Daha önce de belirttiğimiz gibi, oligarşi yaygın bir biçimde "adam satın alma" politikasını yürütmektedir. Bu nedenle, en üst düzey müdürlerden en küçük devlet memuruna kadar, milyarlarca lira "hediye" dağıtılmaktadır. Özellikle bayramlar ve yılbaşları, bu rüşvetlerin dağıtılması için kullanılmaktadır. Çoğu durumda, bu rüşvetler, doğrudan somut bir işin görülmesi için verilmemektedir. Tersine, bürokrasinin olası gecikmelerini engellemek ve gelecekteki işlerin kolayca yerine getirilmesini sağlamak için bu rüşvetler dağıtılmaktadır. Bunun temelinde yatan neden ise, oligarşinin, gerek 12 Mart'ta, gerekse 12 Eylül'de yaptığı tüm girişimlere rağmen, devlet bürokrasisi içindeki küçük-burjuva tutumları (tam olarak) kıramamış olmasıdır. Özellikle tarihsel olarak CHP'li olarak bilinen bürokrasi, 1970'lerde gösterdiği sosyal-demokratik tutumla, yer yer emperyalizmin ve oligarşinin çıkarlarına aykırı davranabilmektedir. Bu yüzden, oligarşi, gerek soldan yeni personel devşirmek için, gerekse bürokrasinin bu tür geleneksel tutumunu ortadan kaldırmak için "adam satın alma" politikasını uygulamaya başlamıştır. Doğal olarak, bu satın almada hedef kesim, geleneksel sosyal-demokratlar ve eski "solcu"lar olmuştur.

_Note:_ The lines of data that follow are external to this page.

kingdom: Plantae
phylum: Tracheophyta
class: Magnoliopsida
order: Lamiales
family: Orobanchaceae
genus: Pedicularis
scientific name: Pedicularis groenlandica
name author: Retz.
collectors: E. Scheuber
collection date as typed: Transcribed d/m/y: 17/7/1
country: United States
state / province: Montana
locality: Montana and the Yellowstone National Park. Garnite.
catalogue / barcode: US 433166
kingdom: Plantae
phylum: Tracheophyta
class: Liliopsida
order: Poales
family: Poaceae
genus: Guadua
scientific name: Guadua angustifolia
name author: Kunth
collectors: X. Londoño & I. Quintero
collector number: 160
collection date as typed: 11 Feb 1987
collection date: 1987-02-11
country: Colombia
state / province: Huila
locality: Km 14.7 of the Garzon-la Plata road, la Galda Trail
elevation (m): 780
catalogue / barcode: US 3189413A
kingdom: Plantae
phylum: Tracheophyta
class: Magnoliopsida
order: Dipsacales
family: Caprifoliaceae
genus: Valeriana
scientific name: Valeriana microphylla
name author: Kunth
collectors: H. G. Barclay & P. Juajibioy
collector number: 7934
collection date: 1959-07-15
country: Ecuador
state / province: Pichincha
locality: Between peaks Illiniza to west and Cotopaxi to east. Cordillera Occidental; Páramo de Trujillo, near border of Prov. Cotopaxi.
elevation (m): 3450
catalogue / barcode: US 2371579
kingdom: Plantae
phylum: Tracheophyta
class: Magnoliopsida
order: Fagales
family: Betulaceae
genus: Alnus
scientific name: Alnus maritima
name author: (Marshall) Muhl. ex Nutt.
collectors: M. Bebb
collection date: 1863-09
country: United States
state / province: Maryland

İşte İSKİ olayı, birinci olarak, oligarşinin bu politikasının doğrudan bir sonucudur.
İkinci yön, Ergun Göknel'in ünlü "Taksim Toplantıları"nın organizatörü olmasıyla, eski "solcuların" "entellektüel satın alınma"larıdır. Hangi yoldan olursa olsun, elde edilen paraların, "Taksim Toplantıları" adı altında çeşitli "solcu" kişilere dağıtılması, 12 Eylül sonrasındaki yozlaşmanın, çürümenin düzeyini göstermeye yeterlidir.
Dahası, "Taksim Toplantıları"nın, ülkemizdeki siyonist çevrelerce de desteklendiği bilinmektedir ve aynı çevreler Ergun Göknel'le işbirliği içinde oldukları, "sıkıştığında" kendisine maddi olarak yardımda bulundukları, son olayla birlikte ortaya çıkmıştır.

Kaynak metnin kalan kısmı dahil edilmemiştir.